Peser le moins possible sur la subtilité et la susceptibilité des relations qui se tissent dans le vivre ensemble de la société, c’est ce que nous devrions prendre en compte avant chacune de nos prises de parole, chacun de nos gestes surtout dans le cadre privé de la cellule familiale. Kafka décrit dans son journal l’effet produit par la violence de l’attitude de son père qui, un soir durant lequel le petit Franz ne parvenait pas à dormir et hurlait dans l’appartement de Prague, le sortit de son lit pour le mettre à la porte de l’habitation. « Tu es inutile. Ta présence est nulle et non avenue ». Kafka ne s’est pas tué, et, en un sens, on pourrait même dire que la profondeur de ce sentiment de culpabilité est la matrice même de l’œuvre de l’écrivain, mais c’est encore trop peu de dire que Kafka n’a jamais connu le bonheur, la satisfaction, l’estime de soi et son père en assume la responsabilité quasi totale, parce qu’il a réalisé exactement la chose à ne pas faire, parce qu’il a dit la chose à ne pas dire.
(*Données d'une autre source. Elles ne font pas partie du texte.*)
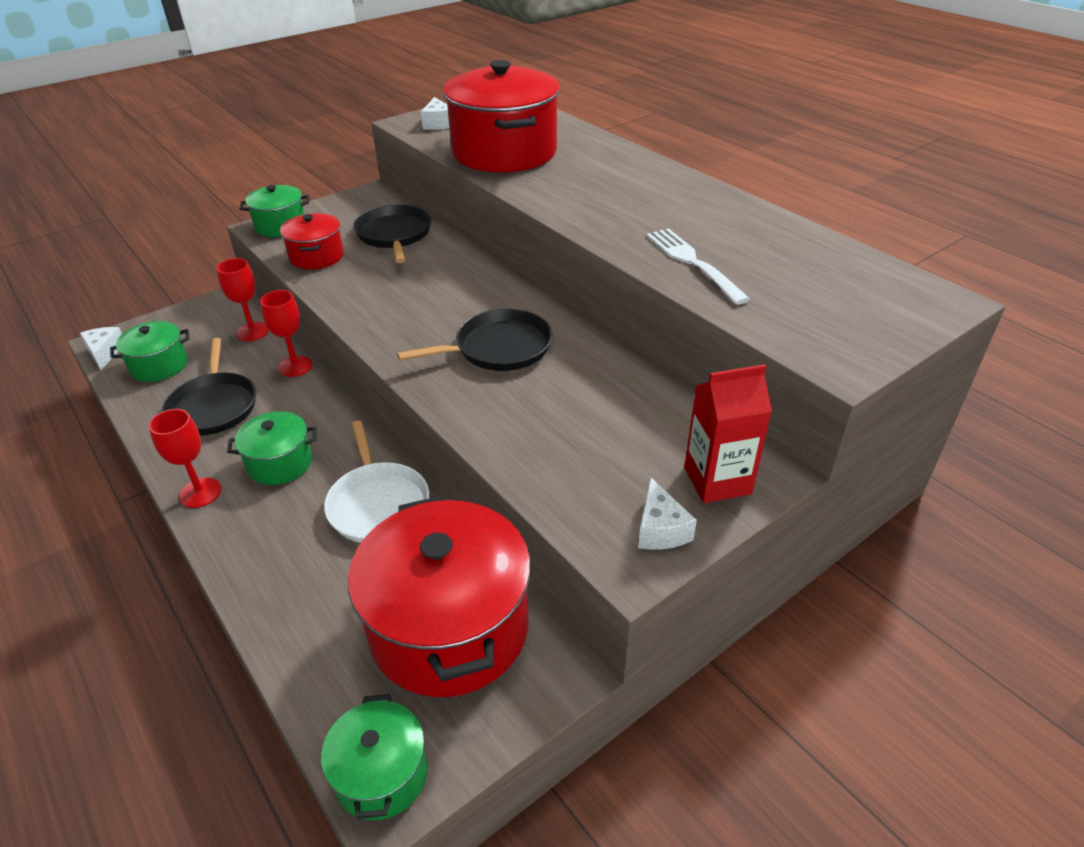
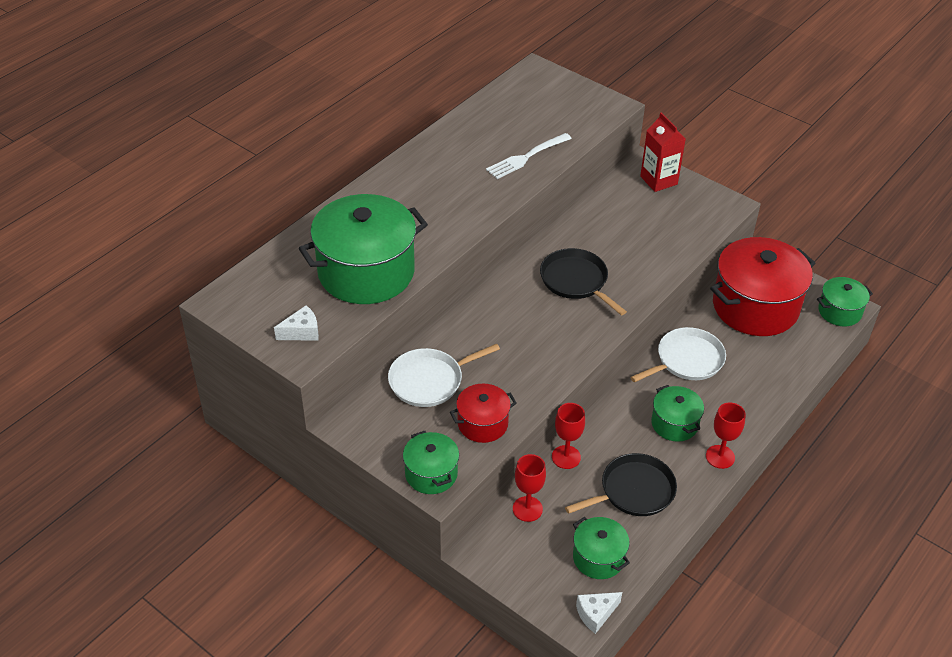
camera: 105 degrees left, 5 degrees up
black pan [353,205,432,263] -> white pan [388,344,500,407]
red pot [443,60,560,172] -> green pot [299,194,428,304]
white cheese [638,478,697,550] -> none

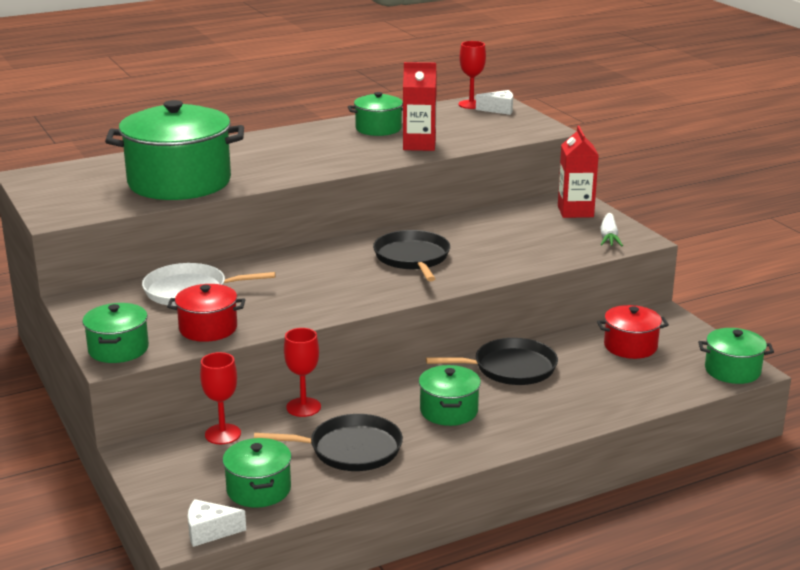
camera: 25 degrees right, 20 degrees down
white cheese [274,305,319,341] -> white cheese moved to [476,90,513,115]
white fork [486,133,572,179] -> red carton [403,62,437,151]
white pan [630,327,726,383] -> black pan [426,338,558,385]
red goblet [706,402,746,469] -> red goblet moved to [458,41,486,109]
red pot [710,237,816,336] -> red pot [597,305,669,359], size x0.50
none -> green pot [348,92,403,136]
none -> white carrot [600,213,623,246]

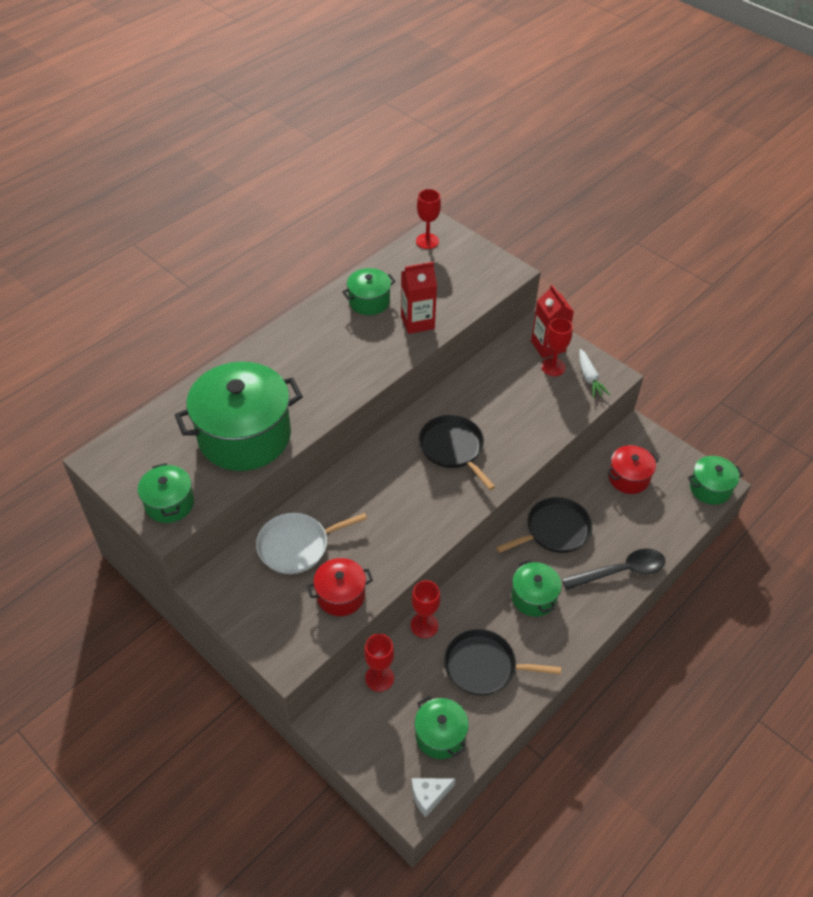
camera: 20 degrees left, 25 degrees up
green pot [82,303,149,363] -> green pot moved to [138,463,194,523]
black pan [254,414,403,471] -> black pan turned 150 degrees counterclockwise [444,629,561,696]
white cheese [476,90,513,115] -> none
none -> red goblet [541,318,573,376]
none -> black spoon [562,549,665,590]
Prêtons attention aux postures de recueillement de nos représentants politiques : même leur silence est bavard, Même leur façon de se taire est encore une pose, une contenance, un « Regardez-moi ! » sentencieux, démonstratif, médiatique,  presque indécent. Leur façon de ne rien dire est si parlante, si pleine de leur auto-suffisance que l'on préférerait encore qu'ils fassent un discours creux. Ils ignorent que la capacité à faire silence demande un véritable entraînement, un « travail », la libération d’une « puissance ». La simple existence suppose l’incessant labeur visant à la neutralité. Tant de gens souhaitent laisser leur empreinte sur cette terre ainsi que dans l’esprit des autres et n’y parviennent que trop bien. Ils ne réalisent pas que « le but ultime » se situe exactement à l’opposé : ne pas peser sur les évènements, avoir été « insignifiant » comme ces gouttes d’eau qui demeurent intactes à la surface de tissus imperméables, ne rien dire par « tact » et par sens de l’équité, c’est-à-dire de « l’innocuité ». « Faire réellement silence » est un luxe qui n’est pas donné à « tout le monde ». Il n’est pas exclu qu’il soit réservé aux pauvres, ou du moins à ceux qui ne se préoccupent pas de « pouvoir », ce qui veut dire que c’est justement parce qu’en réalité, contrairement à ce qui était dit précédemment, il  est donné à tout le monde qu’il n’est authentiquement pratiqué que par quelques-uns. Contre le meurtre, il s'agit donc, avec discrétion, de faire écho au "bien que tout le monde perçoit".